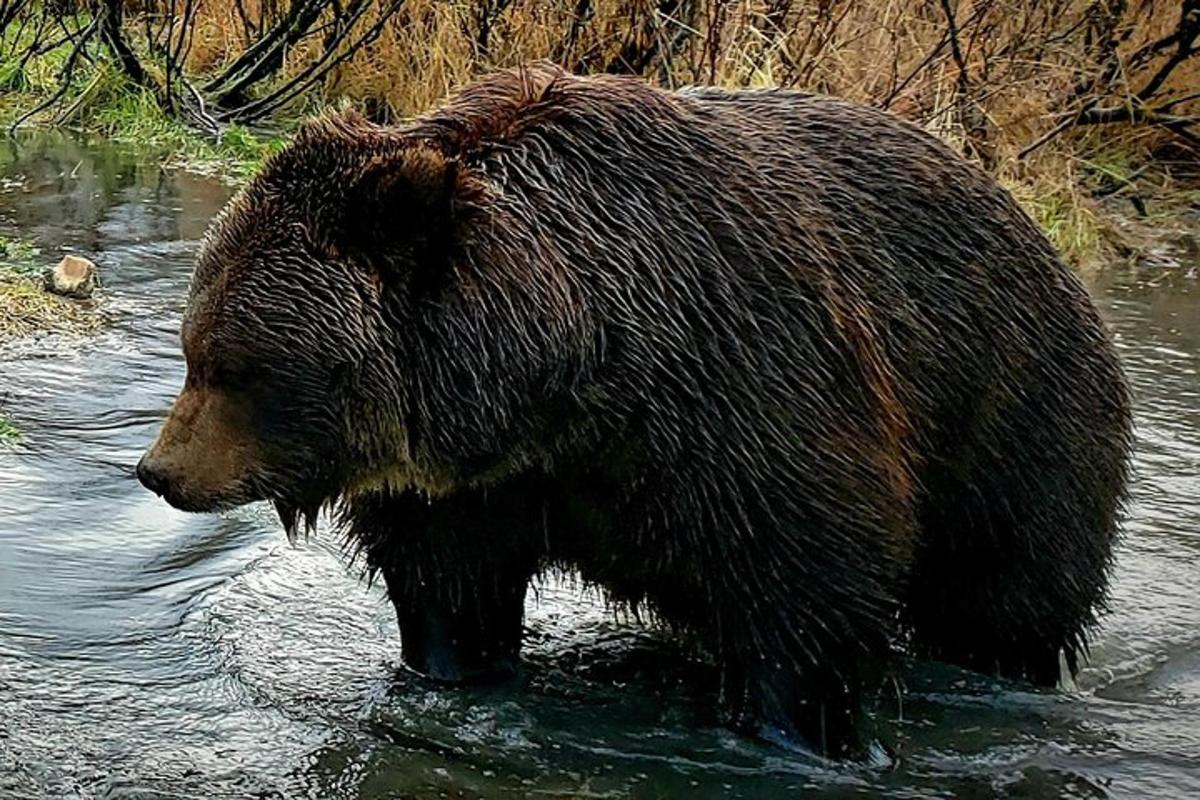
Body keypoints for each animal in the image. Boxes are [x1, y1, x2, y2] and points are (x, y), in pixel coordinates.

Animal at [136, 62, 1128, 758]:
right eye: (192, 349)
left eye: (236, 366)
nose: (160, 472)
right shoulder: (473, 486)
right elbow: (449, 589)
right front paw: (447, 670)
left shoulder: (749, 394)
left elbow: (805, 592)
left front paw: (799, 731)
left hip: (1015, 423)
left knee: (1004, 602)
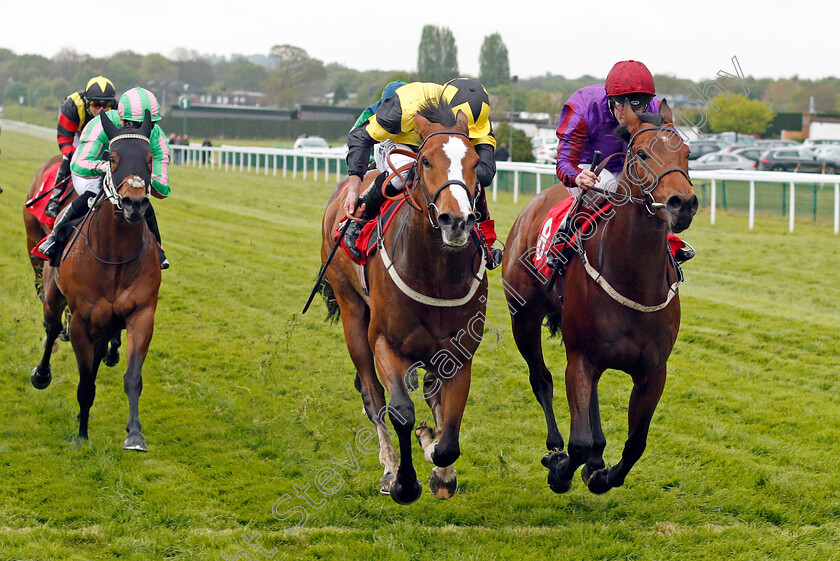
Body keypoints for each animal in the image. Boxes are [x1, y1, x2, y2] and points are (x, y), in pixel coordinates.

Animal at [30, 110, 162, 450]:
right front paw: (81, 435)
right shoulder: (81, 322)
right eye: (111, 158)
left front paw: (135, 435)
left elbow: (132, 377)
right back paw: (41, 374)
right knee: (51, 328)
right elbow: (86, 383)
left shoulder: (141, 314)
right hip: (53, 294)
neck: (114, 255)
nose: (134, 203)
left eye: (149, 158)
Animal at [318, 99, 486, 504]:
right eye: (425, 161)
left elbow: (449, 426)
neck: (435, 274)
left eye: (476, 162)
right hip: (351, 312)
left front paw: (440, 465)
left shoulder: (461, 352)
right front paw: (405, 482)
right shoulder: (384, 341)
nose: (456, 221)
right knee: (372, 396)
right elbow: (400, 412)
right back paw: (389, 467)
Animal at [502, 101, 700, 494]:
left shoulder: (653, 371)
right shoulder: (580, 357)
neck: (635, 281)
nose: (682, 203)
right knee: (541, 379)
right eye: (641, 154)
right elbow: (578, 442)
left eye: (687, 153)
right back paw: (554, 448)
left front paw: (601, 474)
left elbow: (636, 443)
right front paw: (561, 469)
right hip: (524, 318)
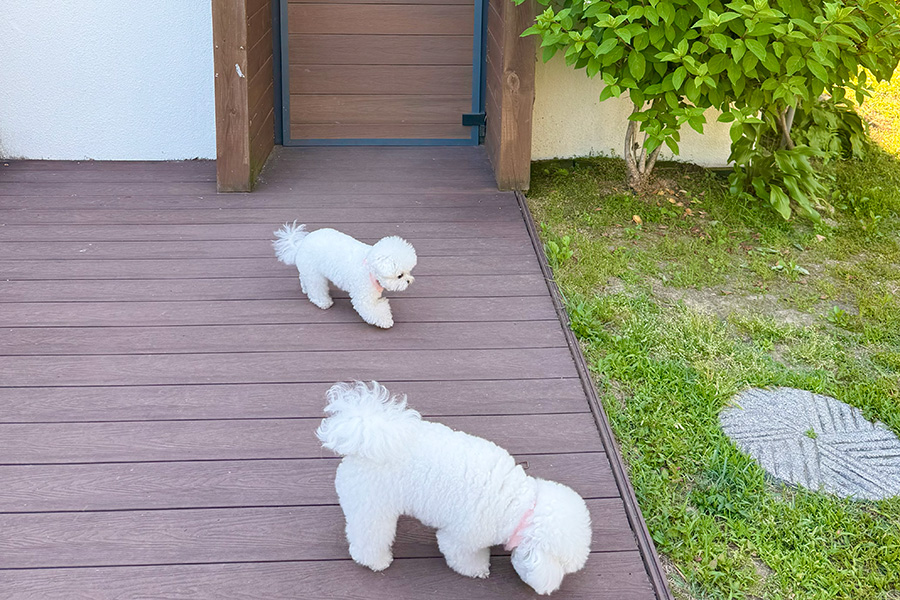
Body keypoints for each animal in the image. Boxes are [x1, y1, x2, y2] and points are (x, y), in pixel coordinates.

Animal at [273, 223, 416, 328]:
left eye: (409, 272)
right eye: (400, 275)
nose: (409, 281)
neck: (370, 267)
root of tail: (300, 244)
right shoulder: (363, 297)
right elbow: (373, 310)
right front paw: (386, 321)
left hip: (307, 270)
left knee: (304, 278)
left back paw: (304, 288)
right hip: (314, 274)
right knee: (316, 289)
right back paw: (323, 302)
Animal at [316, 381, 592, 595]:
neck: (521, 507)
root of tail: (362, 442)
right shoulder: (462, 536)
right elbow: (462, 556)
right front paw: (478, 570)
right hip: (372, 508)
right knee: (367, 537)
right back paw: (376, 561)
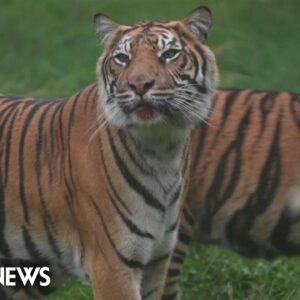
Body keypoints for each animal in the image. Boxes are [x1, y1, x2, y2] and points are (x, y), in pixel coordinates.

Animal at [0, 4, 218, 300]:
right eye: (123, 58)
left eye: (169, 54)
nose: (139, 84)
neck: (162, 148)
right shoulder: (112, 265)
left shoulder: (157, 262)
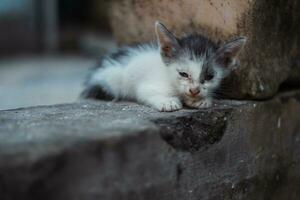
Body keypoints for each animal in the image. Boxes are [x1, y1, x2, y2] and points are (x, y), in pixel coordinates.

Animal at [80, 22, 246, 112]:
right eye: (183, 74)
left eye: (209, 76)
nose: (194, 91)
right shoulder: (146, 86)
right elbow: (146, 92)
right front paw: (168, 102)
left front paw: (202, 99)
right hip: (113, 79)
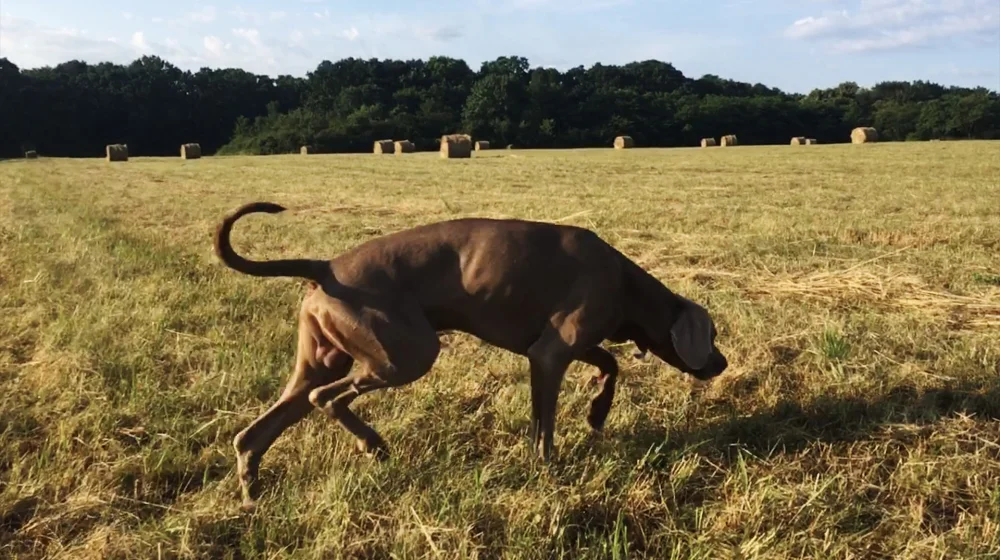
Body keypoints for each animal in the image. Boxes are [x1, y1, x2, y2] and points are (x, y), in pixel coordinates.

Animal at [215, 202, 728, 512]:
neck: (625, 283)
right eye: (715, 333)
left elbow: (610, 364)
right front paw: (548, 467)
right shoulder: (550, 353)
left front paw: (597, 412)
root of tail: (325, 268)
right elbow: (546, 421)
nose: (721, 363)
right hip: (408, 352)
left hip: (323, 358)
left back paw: (252, 491)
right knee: (328, 398)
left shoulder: (565, 347)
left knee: (257, 430)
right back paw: (372, 444)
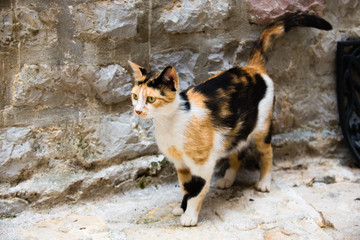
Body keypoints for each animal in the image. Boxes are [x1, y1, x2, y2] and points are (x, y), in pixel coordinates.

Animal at [128, 14, 330, 226]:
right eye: (134, 96)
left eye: (151, 99)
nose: (138, 110)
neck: (170, 122)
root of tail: (252, 67)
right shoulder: (181, 165)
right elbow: (185, 187)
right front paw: (181, 208)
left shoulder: (202, 164)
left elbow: (196, 190)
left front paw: (190, 216)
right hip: (236, 130)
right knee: (237, 153)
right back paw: (227, 180)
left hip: (262, 127)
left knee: (267, 152)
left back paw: (264, 183)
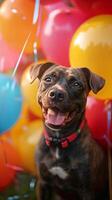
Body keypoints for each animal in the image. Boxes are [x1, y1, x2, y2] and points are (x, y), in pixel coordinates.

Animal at [29, 62, 108, 200]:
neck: (58, 141)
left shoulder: (87, 190)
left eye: (76, 84)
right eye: (48, 79)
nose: (56, 94)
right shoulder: (43, 183)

(What you need to do):
If a line contains the string "root", it counts toward the total; state that total for the records above and nothing more.

(Your response):
4